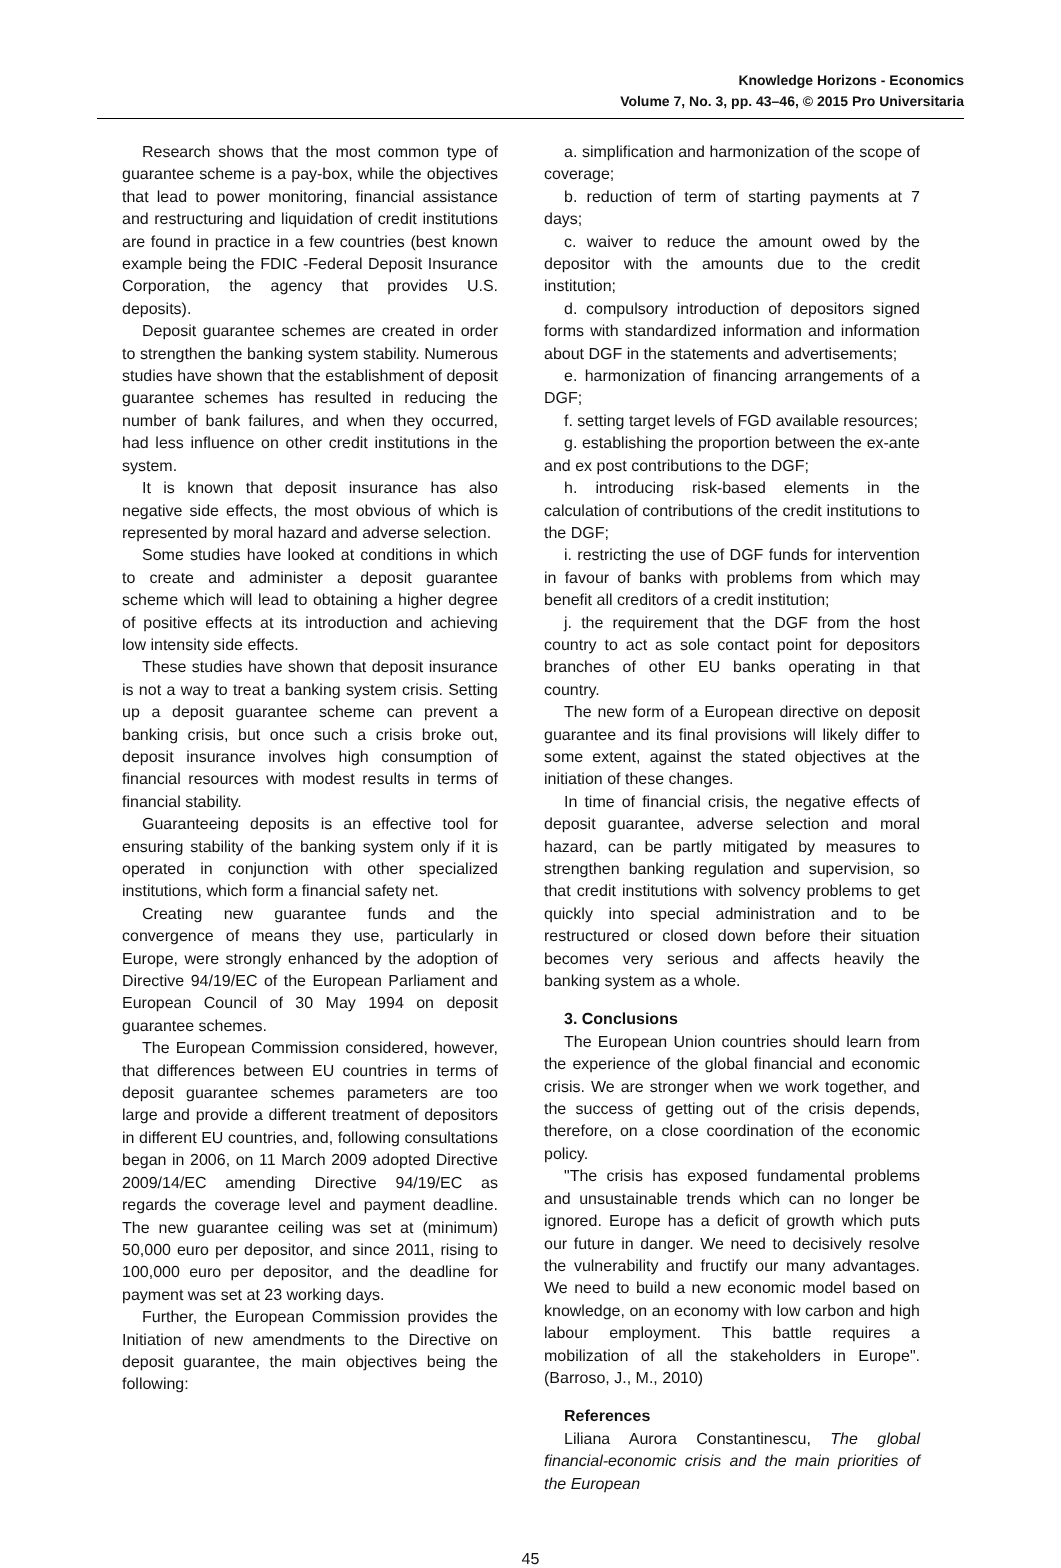Knowledge Horizons - Economics
Volume 7, No. 3, pp. 43–46, © 2015 Pro Universitaria
Research shows that the most common type of guarantee scheme is a pay-box, while the objectives that lead to power monitoring, financial assistance and restructuring and liquidation of credit institutions are found in practice in a few countries (best known example being the FDIC -Federal Deposit Insurance Corporation, the agency that provides U.S. deposits).
Deposit guarantee schemes are created in order to strengthen the banking system stability. Numerous studies have shown that the establishment of deposit guarantee schemes has resulted in reducing the number of bank failures, and when they occurred, had less influence on other credit institutions in the system.
It is known that deposit insurance has also negative side effects, the most obvious of which is represented by moral hazard and adverse selection.
Some studies have looked at conditions in which to create and administer a deposit guarantee scheme which will lead to obtaining a higher degree of positive effects at its introduction and achieving low intensity side effects.
These studies have shown that deposit insurance is not a way to treat a banking system crisis. Setting up a deposit guarantee scheme can prevent a banking crisis, but once such a crisis broke out, deposit insurance involves high consumption of financial resources with modest results in terms of financial stability.
Guaranteeing deposits is an effective tool for ensuring stability of the banking system only if it is operated in conjunction with other specialized institutions, which form a financial safety net.
Creating new guarantee funds and the convergence of means they use, particularly in Europe, were strongly enhanced by the adoption of Directive 94/19/EC of the European Parliament and European Council of 30 May 1994 on deposit guarantee schemes.
The European Commission considered, however, that differences between EU countries in terms of deposit guarantee schemes parameters are too large and provide a different treatment of depositors in different EU countries, and, following consultations began in 2006, on 11 March 2009 adopted Directive 2009/14/EC amending Directive 94/19/EC as regards the coverage level and payment deadline. The new guarantee ceiling was set at (minimum) 50,000 euro per depositor, and since 2011, rising to 100,000 euro per depositor, and the deadline for payment was set at 23 working days.
Further, the European Commission provides the Initiation of new amendments to the Directive on deposit guarantee, the main objectives being the following:
a. simplification and harmonization of the scope of coverage;
b. reduction of term of starting payments at 7 days;
c. waiver to reduce the amount owed by the depositor with the amounts due to the credit institution;
d. compulsory introduction of depositors signed forms with standardized information and information about DGF in the statements and advertisements;
e. harmonization of financing arrangements of a DGF;
f. setting target levels of FGD available resources;
g. establishing the proportion between the ex-ante and ex post contributions to the DGF;
h. introducing risk-based elements in the calculation of contributions of the credit institutions to the DGF;
i. restricting the use of DGF funds for intervention in favour of banks with problems from which may benefit all creditors of a credit institution;
j. the requirement that the DGF from the host country to act as sole contact point for depositors branches of other EU banks operating in that country.
The new form of a European directive on deposit guarantee and its final provisions will likely differ to some extent, against the stated objectives at the initiation of these changes.
In time of financial crisis, the negative effects of deposit guarantee, adverse selection and moral hazard, can be partly mitigated by measures to strengthen banking regulation and supervision, so that credit institutions with solvency problems to get quickly into special administration and to be restructured or closed down before their situation becomes very serious and affects heavily the banking system as a whole.
3. Conclusions
The European Union countries should learn from the experience of the global financial and economic crisis. We are stronger when we work together, and the success of getting out of the crisis depends, therefore, on a close coordination of the economic policy.
"The crisis has exposed fundamental problems and unsustainable trends which can no longer be ignored. Europe has a deficit of growth which puts our future in danger. We need to decisively resolve the vulnerability and fructify our many advantages. We need to build a new economic model based on knowledge, on an economy with low carbon and high labour employment. This battle requires a mobilization of all the stakeholders in Europe". (Barroso, J., M., 2010)
References
Liliana Aurora Constantinescu, The global financial-economic crisis and the main priorities of the European
45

|---|

**What this task involves**
Output only an exact transcription of the lines above from the one with "d. compulsory introduction" up to and including the one with "h. introducing risk-based".

**Expected answer**
d. compulsory introduction of depositors signed forms with standardized information and information about DGF in the statements and advertisements;
e. harmonization of financing arrangements of a DGF;
f. setting target levels of FGD available resources;
g. establishing the proportion between the ex-ante and ex post contributions to the DGF;
h. introducing risk-based elements in the calculation of contributions of the credit institutions to the DGF;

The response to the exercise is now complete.